Copper is a Jekyll-and-Hyde element in the human body - in small quantities it has an essential and benign role in normal development and metabolism, but in excess or deficiency, it can be a killer.

Copper is a toxic heavy metal - it reacts with oxygen, creating oxygen free radicals that can inactivate vital enzymes and damage DNA.

Professor Julian Mercer, a molecular geneticist with Deakin University's School of Biological and Chemical Sciences, says about one in 200,000 males is born with a devastating genetic disorder called Menke's disease. Its symptoms include profound mental retardation, and connective tissue (collagen) abnormalities that result in soft bones and cartilage and weakened artery walls. Few baby boys with the disease survive beyond the age of three.

In patients with Menkes disease, deletions of large segments of the gene, or a so-called frameshift mutations that grossly distort its DNA-encoded instructions, completely abolishes the activity of the MNK protein.

Certain point mutations - changes in a single "letter" of the gene's DNA code - can cause a mild form of Menkes disease, resulting in only slight mental retardation and impairment of physical coordination.

Other point mutations produce a condition called occipital horn syndrome, which results in mild mental retardation, and collagen abnormalities that cause loose joints and weak artery walls that may rupture - the latter symptoms parallel severe Menkes disease.

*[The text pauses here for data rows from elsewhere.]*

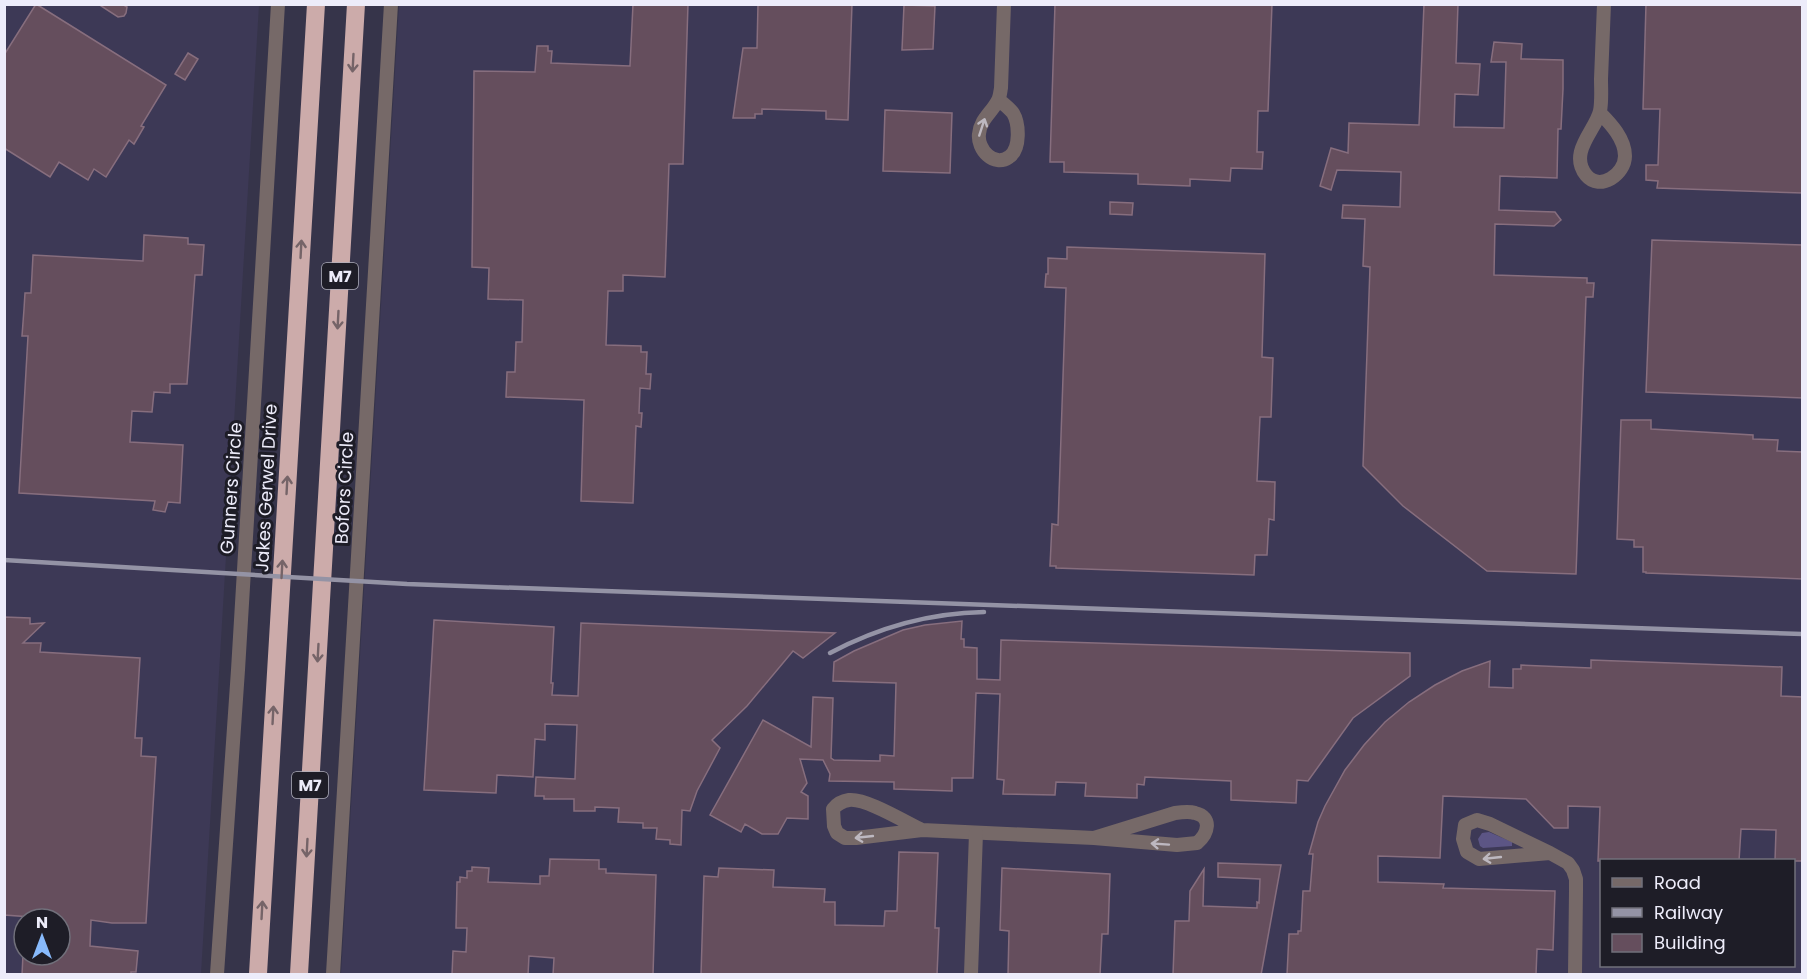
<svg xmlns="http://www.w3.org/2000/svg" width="1807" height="979" font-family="Poppins,sans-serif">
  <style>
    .built { fill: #3d3956; fill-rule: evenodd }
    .green { fill: #5c5585 }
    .building { fill: #654e5d; stroke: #876e7e; stroke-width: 1.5 }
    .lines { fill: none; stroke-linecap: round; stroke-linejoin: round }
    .street { stroke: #766968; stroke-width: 14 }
    .highway { stroke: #ccabaa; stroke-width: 18 }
    .rail { stroke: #9493a5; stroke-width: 4.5 }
    .oneway { stroke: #756468 }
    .oneway2 { stroke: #bdb8c0 }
    .labels { text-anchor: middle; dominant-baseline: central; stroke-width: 6; stroke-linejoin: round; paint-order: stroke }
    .shield { fill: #1e1d27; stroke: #afaebb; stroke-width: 1.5 }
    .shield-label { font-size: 16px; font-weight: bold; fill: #edecfa }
    .street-label { font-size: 18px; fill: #edecfa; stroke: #1e1d27 }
  </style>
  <rect width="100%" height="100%" fill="#36344a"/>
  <g class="built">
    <path d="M5,5H259L201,974H5ZM24,919H60V955H24Z"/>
    <path d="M399,5H1802V974H341ZM1602,860H1794V966H1602Z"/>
  </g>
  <polygon class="green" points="1489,832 1512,842 1512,846 1483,848 1480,846 1478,839 1482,833"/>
  <g class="building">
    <polygon points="36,4 166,85 141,126 144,127 134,144 129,140 106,177 94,169 88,180 59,162 50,177 4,148 4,55"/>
    <polygon points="98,4 122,4 127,7 126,13 124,16 118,17"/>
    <polygon points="633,4 688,4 683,164 669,164 665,277 623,275 623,291 608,291 606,345 641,346 641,352 647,352 646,374 651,374 650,389 640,388 639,413 642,413 641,427 636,426 633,503 581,501 584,400 506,397 507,372 515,372 516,342 522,342 523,300 488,299 489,268 472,267 474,71 535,72 537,46 548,46 548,51 552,51 551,63 630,66"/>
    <polygon points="758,4 852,4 848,120 826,119 826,111 762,109 762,114 755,114 755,118 733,118 743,48 757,48"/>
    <polygon points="1055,4 1272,4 1268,111 1258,111 1257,152 1263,152 1262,169 1231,168 1230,181 1190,179 1190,186 1138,184 1138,174 1064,172 1064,162 1050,162"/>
    <polygon points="1424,4 1458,4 1456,63 1480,64 1478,95 1455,94 1454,127 1504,128 1506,62 1491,62 1494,42 1522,44 1521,59 1563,60 1563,89 1561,129 1558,129 1557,178 1500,176 1499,210 1555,212 1561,220 1554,226 1495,224 1494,275 1587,278 1587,283 1594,283 1593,297 1586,297 1576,574 1487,571 1403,506 1363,466 1370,267 1363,266 1365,219 1342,218 1343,205 1400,207 1401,172 1337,170 1331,190 1320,186 1331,148 1348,153 1349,123 1419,125"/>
    <polygon points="1646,4 1803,4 1803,193 1657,188 1658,181 1646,180 1646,165 1658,165 1660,109 1643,109"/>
    <polygon points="904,5 935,6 933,49 902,50"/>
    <polygon points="188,53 198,59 185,80 175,74"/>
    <polygon points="885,110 952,113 950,173 883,171"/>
    <polygon points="1110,202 1133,203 1132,215 1110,214"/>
    <polygon points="144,235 188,238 188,244 204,245 202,275 195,275 187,384 170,384 170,393 154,392 152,412 132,411 130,442 183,445 180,503 168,502 165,512 153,510 155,501 19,493 28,336 22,336 24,309 25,293 31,293 33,255 143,261"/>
    <polygon points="1652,240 1803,245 1803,398 1646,392"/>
    <polygon points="1067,247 1265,254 1262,357 1273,358 1271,417 1260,417 1257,481 1275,482 1274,520 1269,519 1267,555 1255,555 1254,575 1056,568 1056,566 1050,566 1052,524 1058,525 1066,288 1045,287 1046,274 1048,274 1048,258 1067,259"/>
    <polygon points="1621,420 1651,420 1651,429 1753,435 1753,439 1778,440 1777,451 1803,452 1803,579 1646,573 1646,572 1643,572 1643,547 1634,547 1634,540 1617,539"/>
    <polygon points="4,617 30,618 30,624 44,623 23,643 41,643 40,652 140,658 135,738 142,738 141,756 156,757 146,923 112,923 91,920 90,946 138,951 136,972 131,972 131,975 22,975 23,954 60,955 60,919 4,915"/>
    <polygon points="434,620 554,627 551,683 553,683 552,695 578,696 581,623 835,633 803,658 793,651 747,706 712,740 720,748 697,791 690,811 682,810 681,845 670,844 670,840 656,839 657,828 643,828 643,823 618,822 619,808 595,807 595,811 574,811 574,799 544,799 544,796 535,796 536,777 575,779 577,725 545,724 545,740 535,739 533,777 497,775 496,793 424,790"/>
    <polygon points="962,621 961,639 964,639 964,647 977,648 977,679 1000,680 1001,640 1410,653 1410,676 1353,718 1308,781 1297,780 1296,803 1231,800 1231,781 1145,777 1144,785 1137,784 1137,798 1085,796 1086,783 1056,782 1055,795 1003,794 1004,780 997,779 1000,694 976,693 973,778 952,778 952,791 894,789 894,782 829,781 830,774 823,760 800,759 807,783 801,792 808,796 808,819 787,818 778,834 762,834 745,824 741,832 710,815 763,720 811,747 813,697 833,698 831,758 834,760 880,761 880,755 894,756 896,683 833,681 834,662 854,651 903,630 925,625"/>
    <polygon points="1591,660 1782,667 1781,696 1803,697 1803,861 1775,861 1776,830 1741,829 1739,861 1598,861 1600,807 1568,806 1568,828 1554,828 1526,799 1443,796 1440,858 1378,856 1378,882 1444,884 1443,888 1555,891 1553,950 1537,949 1536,975 1287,975 1289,934 1298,934 1298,931 1301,931 1303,891 1310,891 1313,854 1309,854 1318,822 1325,806 1345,770 1364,745 1385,722 1409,702 1435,685 1462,671 1490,661 1489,687 1513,688 1513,669 1521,669 1521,665 1591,668"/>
    <polygon points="899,852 938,853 935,928 939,928 937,975 701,975 704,876 718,877 719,868 774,870 773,887 825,889 824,902 835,902 835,925 884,926 885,911 897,911"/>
    <polygon points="550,859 599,860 599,869 606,869 606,873 656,875 653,975 553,975 554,958 529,956 528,975 452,975 453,951 466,952 467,928 456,928 457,882 460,882 460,877 467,878 467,871 472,871 472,867 489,868 488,882 540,884 540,876 549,876"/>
    <polygon points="1218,863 1281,865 1261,975 1173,975 1175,921 1189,921 1190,891 1204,869 1203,906 1257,908 1257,902 1259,903 1260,879 1218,877"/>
    <polygon points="1002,868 1110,874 1108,934 1102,934 1100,975 1008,975 1009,931 1000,930"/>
  </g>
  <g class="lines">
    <g class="street">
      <path d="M999,100C1004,104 1009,108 1013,113C1019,123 1021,149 1009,157C994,168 977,149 979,134C980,120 991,113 997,102C1000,98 1000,93 1001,88L1004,4"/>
      <path d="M1600,113C1611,124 1625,139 1625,156C1625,174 1600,192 1586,175C1568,152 1596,130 1600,111C1602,101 1601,89 1601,79C1602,54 1603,29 1604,4"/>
      <path d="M922,830C905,822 866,798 849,800C842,801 837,804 833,809L834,826L837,833L845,838H856L922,830L1094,838L1177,845L1197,843C1208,834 1213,817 1195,813C1189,811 1182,812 1175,813L1094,838"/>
      <polyline points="1550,853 1479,859 1467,852 1463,839 1465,825 1477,820 1490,824 1550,853 1568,863 1573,870 1576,879 1576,891 1575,974"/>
      <polyline points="217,974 238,670 278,4"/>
      <polyline points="333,974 391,4"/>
      <polyline points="971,974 976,833"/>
    </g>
    <g class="highway">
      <polyline points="258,974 316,4"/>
      <polyline points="299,974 356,4"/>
    </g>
    <g class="rail">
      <polyline points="4,560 407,584 1802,634"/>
      <path d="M830,653C879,627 928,613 984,612"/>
    </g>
  </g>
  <defs><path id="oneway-shaft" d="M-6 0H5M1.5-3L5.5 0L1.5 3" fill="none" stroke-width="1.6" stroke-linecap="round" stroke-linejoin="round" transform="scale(1.5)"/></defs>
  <g class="oneway">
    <use href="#oneway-shaft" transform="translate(353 63) rotate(93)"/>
    <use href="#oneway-shaft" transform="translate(301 249) rotate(-87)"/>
    <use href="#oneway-shaft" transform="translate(338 320) rotate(93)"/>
    <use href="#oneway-shaft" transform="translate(287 485) rotate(-87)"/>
    <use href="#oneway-shaft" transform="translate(282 569) rotate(-87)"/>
    <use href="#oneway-shaft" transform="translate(318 653) rotate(93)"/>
    <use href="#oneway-shaft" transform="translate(273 715) rotate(-87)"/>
    <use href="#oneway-shaft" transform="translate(307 848) rotate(93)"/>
    <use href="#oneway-shaft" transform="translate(262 910) rotate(-87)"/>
  </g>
  <g class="oneway2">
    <use href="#oneway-shaft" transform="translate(982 127) rotate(-72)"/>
    <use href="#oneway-shaft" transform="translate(864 837) rotate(174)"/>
    <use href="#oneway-shaft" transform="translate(1160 844) rotate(-176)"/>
    <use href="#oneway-shaft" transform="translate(1492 858) rotate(174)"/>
  </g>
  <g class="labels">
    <g class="shield">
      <rect x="322" y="263" width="36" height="26" rx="4.5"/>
      <rect x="292" y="772" width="36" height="26" rx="4.5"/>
    </g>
    <g class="shield-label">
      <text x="340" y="276">M7</text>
      <text x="310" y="785">M7</text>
    </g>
    <g class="street-label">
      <text transform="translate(231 488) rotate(-86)">Gunners Circle</text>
      <text transform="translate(266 488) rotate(-87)">Jakes Gerwel Drive</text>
      <text transform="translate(344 488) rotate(-87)">Bofors Circle</text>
    </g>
  </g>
  <rect width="1807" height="979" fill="none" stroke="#edecfa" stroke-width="12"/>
  <rect x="1600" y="859" width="195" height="108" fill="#1e1d27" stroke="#71707b" stroke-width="1.5"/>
  <rect x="1612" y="878" width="30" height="9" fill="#766968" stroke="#71707b" stroke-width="1.5"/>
  <text x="1654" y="889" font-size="18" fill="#edecfa">Road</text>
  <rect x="1612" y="908" width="30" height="9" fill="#9493a5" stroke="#71707b" stroke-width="1.5"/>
  <text x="1654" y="919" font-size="18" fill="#edecfa">Railway</text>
  <rect x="1612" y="934" width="30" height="18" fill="#654e5d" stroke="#71707b" stroke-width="1.5"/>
  <text x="1654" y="949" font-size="18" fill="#edecfa">Building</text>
  <g transform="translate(42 937)"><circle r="28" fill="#1e1d27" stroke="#71707b" stroke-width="1.5"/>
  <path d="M0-4.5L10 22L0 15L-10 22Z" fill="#88bafc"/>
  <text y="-9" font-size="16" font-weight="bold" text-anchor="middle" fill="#edecfa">N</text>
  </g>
</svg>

Why do different mutations in this one gene produce such different diseases? Since the MNK gene was cloned, Professor Mercer and long-time co-worker, Melbourne University geneticist Associate Professor Jim Camakaris, have been trying to find out.

Their studies of the MNK protein's structure and function have shown that it functions as a finely tuned molecular pump that maintains a safe concentration of copper ions inside cells.

Professor Mercer's and Dr Camakaris's research groups have deliberately induced mutations in the MNK gene that subtly change the MNK protein's "recipe", to establish which regions of the molecule are essential to its normal activity.

They grew cell lines from several Menke's patients in tissue culture, after assessing their ability to accumulate copper. They then used a technique called lipofection to introduce a healthy MNK gene through the cell membrane - it involves encapsulating the DNA in small lipid "bubbles".

The transfected cells began to accumulate normal levels of copper, and exported it when grown in a copper-rich medium, showing that, in vitro at least, defective cells can be repaired.

They also introduced a different copper-metabolism gene into the Menke's cells - a gene that, in mutant form, causes another rare disorder of copper metabolism called Wilson's disease. They were exploring the possibility that the Wilson's gene, which is normal in Menke's patients, could be manipulated to act as a surrogate for the defective Menke's gene.

Professor Mercer says the two genes are structurally similar, and probably share a common ancestor. But whereas the Menke's gene is expressed in tissues like skin-building fibroblasts, the kidneys, the placenta, the brain, the gut and the vascular system, the Wilson's gene is expressed mainly in the liver, and individuals with the disorder accumulate toxic concentrations of copper in the liver.

Another of Professor Mercer's colleagues at Deakin University, Dr Leigh Ackland, has found that Menke's and Wilson's genes are both expressed in breast tissue and the proteins are probably involved in supplying copper to breast milk. Adequate supplies of copper in breast milk are essential for normal growth of the infant. Interestingly, during lactation the distribution of the proteins in the cells of breast tissue change in the same way as cells exposed to copper.

The result hints that another, more fundamental physiological mechanism may regulate traffic in the Menke's and the Wilson's proteins - if this mechanism could be identified, it might be possible to harness it to force the Wilson's protein to export copper in Menke's patients.

Professor Mercer and his colleagues are developing DNA-based tests to look for mutations in the Menke's gene Menkes disease is caused by recessive variants of the gene - females are protected against Menke's disease because they possess a normal, dominant gene on their second X-chromosome - males have only one X-chromosome, so if their lone Menke's gene is defective, they inevitably develop Menkes disease or occipital horn disorder.

About one mother in 100,000 carries a defective Menke's gene, and on average, will transmit it to 50 per cent of her sons - hence the rarity of the disorder.

About one person in 100 - both males and females - carries a defective Wilson's gene. The odds that two carriers will meet and have children is thus one in 10,000 couples, but only one in four of their children is likely to inherit two defective Wilson's genes, so only one in 40,000 babies is born with Wilson's disease.

But the presence of so many carriers of recessive, mutant variants of the Menke's and Wilson's genes in the general population raises another interesting question, according to Professor Mercer: could these outwardly normal individuals have an increased sensitivity to copper toxicity?